Job item » Every entry below should be reproduced exactly; no picture is to be included.

(Data records)

###

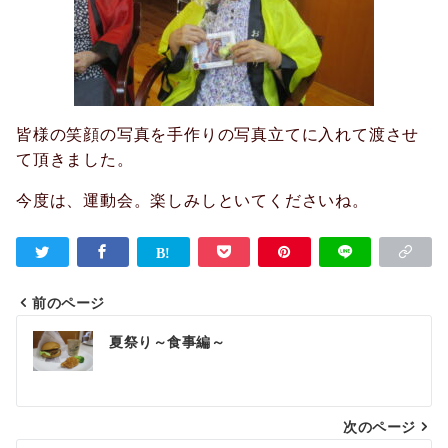
皆様の笑顔の写真を手作りの写真立てに入れて渡させ
て頂きました。
今度は、運動会。楽しみしといてくださいね。
前のページ
投
夏祭り～食事編～
稿
ナ
次のページ
ビ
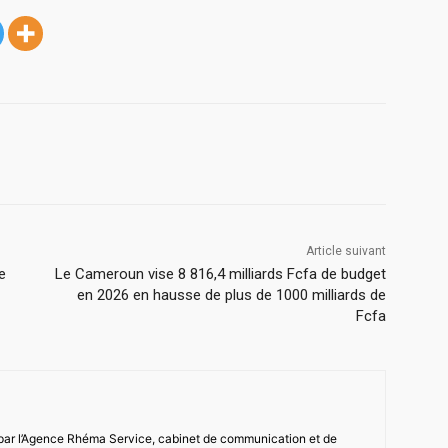
Article suivant
e
Le Cameroun vise 8 816,4 milliards Fcfa de budget
en 2026 en hausse de plus de 1000 milliards de
Fcfa
 par l’Agence Rhéma Service, cabinet de communication et de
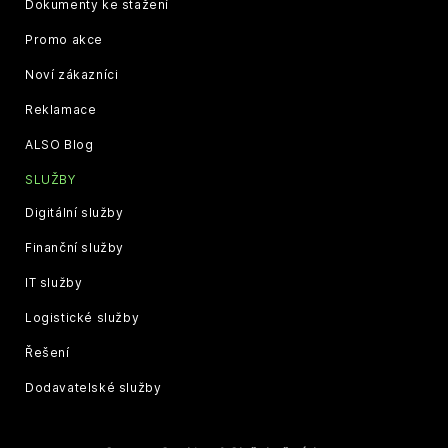
Dokumenty ke stažení
Promo akce
Noví zákazníci
Reklamace
ALSO Blog
SLUŽBY
Digitální služby
Finanční služby
IT služby
Logistické služby
Řešení
Dodavatelské služby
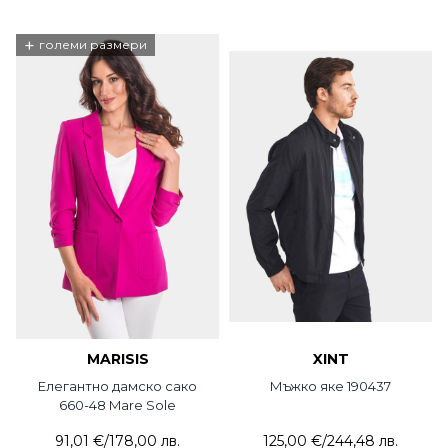
+
големи размери
MARISIS
XINT
Елегантно дамско сако
Мъжко яке 190437
660-48 Mare Sole
91,01 €
/
178,00 лв.
125,00 €
/
244,48 лв.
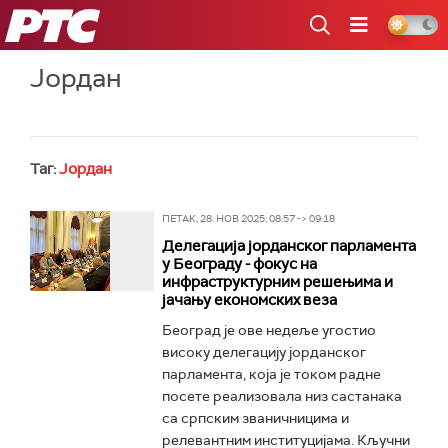
РТС
Јордан
Таг:
Јордан
ПЕТАК, 28. НОВ 2025, 08:57 -> 09:18
Делегација јорданског парламента
у Београду - фокус на
инфраструктурним решењима и
јачању економских веза
Београд је ове недеље угостио
високу делегацију јорданског
парламента, која је током радне
посете реализовала низ састанака
са српским званичницима и
релевантним институцијама. Кључни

###

Solution to the problem »
皆様の笑顔の写真を手作りの写真立てに入れて渡させ
て頂きました。
今度は、運動会。楽しみしといてくださいね。
前のページ
投
夏祭り～食事編～
稿
ナ
次のページ
ビ
Article suivant
e
Le Cameroun vise 8 816,4 milliards Fcfa de budget
en 2026 en hausse de plus de 1000 milliards de
Fcfa
 par l’Agence Rhéma Service, cabinet de communication et de
Dokumenty ke stažení
Promo akce
Noví zákazníci
Reklamace
ALSO Blog
SLUŽBY
Digitální služby
Finanční služby
IT služby
Logistické služby
Řešení
Dodavatelské služby
+
големи размери
MARISIS
XINT
Елегантно дамско сако
Мъжко яке 190437
660-48 Mare Sole
91,01 €
/
178,00 лв.
125,00 €
/
244,48 лв.
РТС
Јордан
Таг:
Јордан
ПЕТАК, 28. НОВ 2025, 08:57 -> 09:18
Делегација јорданског парламента
у Београду - фокус на
инфраструктурним решењима и
јачању економских веза
Београд је ове недеље угостио
високу делегацију јорданског
парламента, која је током радне
посете реализовала низ састанака
са српским званичницима и
релевантним институцијама. Кључни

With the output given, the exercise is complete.